"You learn by killing things a lot."
I won't leave you wondering what field this was said in reference to - this was said about gardening by a woman who learned to garden in East Germany, in the years after Stalin died. I had been called out by trying to promote the things that our environmental organization would be doing in the future. Trying to prop us up with any form of legitimacy and justify my own presence there, I was telling someone that we would hopefully be holding some gardening workshops. What those workshops were, I had no clue. But we would be doing them.
In true East German fashion (I have a sample size of two - this lady, and my grandma), this lady called me out, not even pretending to mince words.
"You don't need workshops. You need to put something in the ground and see if it grows. If it doesn't grow, you try something else."
Thanks for casually changing how I view my career trajectory...!
You learn by failing. You learn by killing things.
I remember the first time I failed. And yes, I was old enough to have vivid, well-formed memories about it. Because it was the first time, and I had never failed at anything before that. I mean, there were the times I slept through my alarm (I wasn't even asleep, I just didn't get up) for my paper route, and my Dad did it for me. But that's not failing, because the papers got delivered!
The first time I failed at something was my attempt at becoming a lifeguard. It was the summer before grade 9, and I was an amazing swimmer (despite placing in literally nothing at all the swim meets) but I knew I was good. I was exceptional. I was anxious. Too afraid to be anything remotely close to myself.
The details of the course don't matter much, aside from the fact that I got to fake-rescue a guy who I would later re-meet in high school, and fall desperately in love with. My thoughts on first meeting him were - "I've never seen anyone with such pale white skin." Not in a neo-Nazi way, but in a do-you-ever-go-outside?? way. Love.
I failed the course, while others seem to pass with ease. I couldn't understand this. I don't know why I couldn't remember what to do exactly in the exam. And it never occurred to me that I could try again. Too much was at stake. How could I cope with this? I had never been judged to be bad at anything in my life. The only way to deal with this is shove the exam book in the very back of my cabinet, and feel intense dread and self-loathing any time I even looked at its closed doors. Oh, and if I had to - God forbid - get something from the cabinet... my day would be ruined. Remember the time that you failed a course? What does that mean for you as a person? It probably means [a host of horrible and defeatist thoughts I don't need to go into here].

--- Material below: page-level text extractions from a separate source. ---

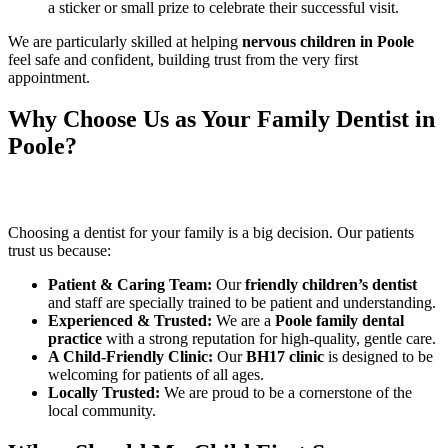
a sticker or small prize to celebrate their successful visit.
We are particularly skilled at helping
nervous children in Poole
feel safe and confident, building trust from the very first
appointment.
Why Choose Us as Your Family Dentist in
Poole?
Choosing a dentist for your family is a big decision. Our patients
trust us because:
Patient & Caring Team:
Our
friendly children’s dentist
and staff are specially trained to be patient and understanding.
Experienced & Trusted:
We are a
Poole family dental
practice
with a strong reputation for high-quality, gentle care.
A Child-Friendly Clinic:
Our
BH17 clinic
is designed to be
welcoming for patients of all ages.
Locally Trusted:
We are proud to be a cornerstone of the
local community.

Well I'm not quite sure how I ended up in "urban agriculture," or more simply, gardening. You can make simple mistakes that ruin weeks of trying to start a seedling. Or you can haphazardly toss seeds out and they will grow despite your lack of care. It is difficult for me to have to necessarily learn from failure, as I clearly did not have great coping mechanisms for it. I stare anxiously at the compost pile, willing it to decompose in time for me to use it in the fall (yes, months from now). Growing things can take a long time, and for a lot of that time, there is nothing you can do about it. You do your best, but ultimately it's not up to you.